▶ Предложенный текст

Федорук не походил на Бойко, был посолидней — и возрастом и повадками. Храбрость его была иного сорта: обдуманней, логичней, настойчивей. Немного медлительный, не больно разговорчивый, он подкупал методичностью мышления, целеустремленностью действий. И народ у. него в отделении подобрался похожий: немногословные, упорные, прочные ребята — на них Порик мог полагаться, как на себя. Бойко и Федорук очень удачно дополняли друг друга, их группы были ударной силой Порика, на самые опасные, рискованные операции он шел с ними.
На особом положении находилась группа Александра Ткаченко. Воспитанник Киевского университета, Ткаченко знал французский и немецкий, а перемолвиться с пятое на десятое мог еще на двух — трех европейских языках. Потому к нему направляли иностранцев, он, так сказать, командовал чапаевской интербригадой: французами, поляками, греками, югославами, даже тремя немецкими офицерами, посаженными в концлагерь за отказ служить Гитлеру и сбежавшими оттуда.

▶ Имеющиеся данные
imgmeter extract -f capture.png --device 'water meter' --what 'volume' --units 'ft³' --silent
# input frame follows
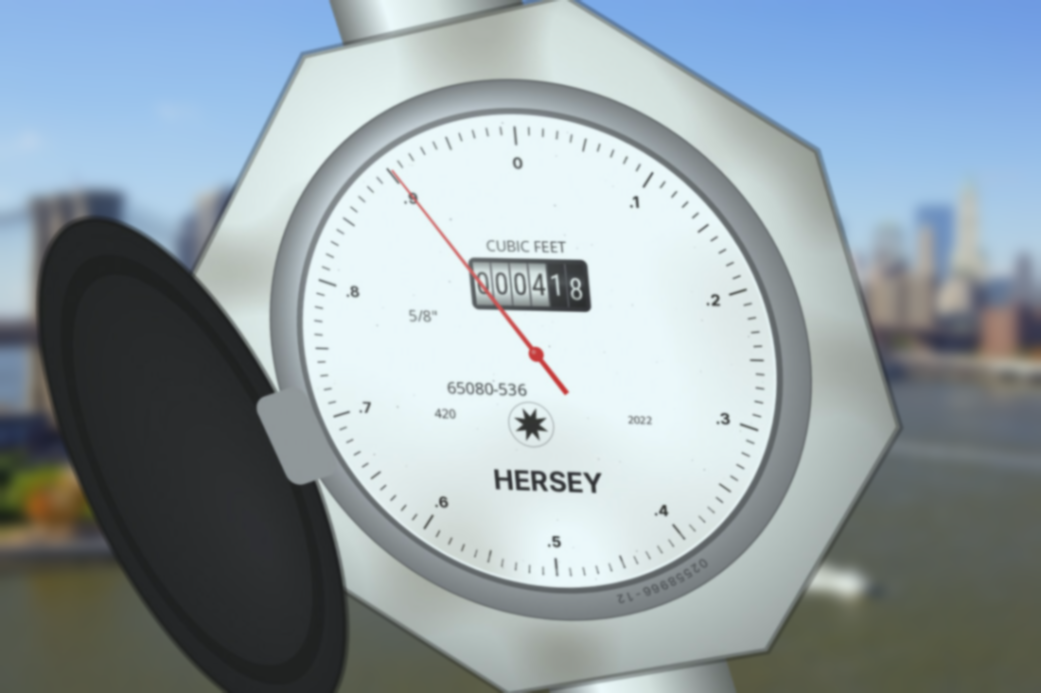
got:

▶ Задания
[A] Воспитанником какого учебного заведения был Александр Ткаченко, судя по отрывку?
[B] По отрывку назовите всех иностранцев, которые входили в группу Ткаченко.

▶ Ответы по порядку
[A] Киевского университета.

[B] Французы, поляки, греки, югославы и трое немецких офицеров.